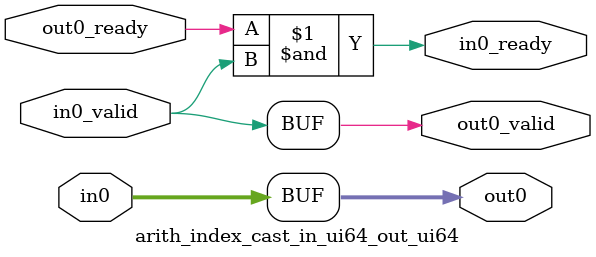
<source format=sv>
module arith_index_cast_in_ui64_out_ui64(	// -:82:11
  input  [63:0] in0,
  input         in0_valid,
                out0_ready,
  output        in0_ready,
  output [63:0] out0,
  output        out0_valid
);

  assign in0_ready = out0_ready & in0_valid;	// -:82:11
  assign out0 = in0;	// -:82:11
  assign out0_valid = in0_valid;	// -:82:11
endmodule


</source>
--------------------------------
# Your objective
Using the listing above, return all lines where the word "output" occurs.

# Answer space
  output        in0_ready,
  output [63:0] out0,
  output        out0_valid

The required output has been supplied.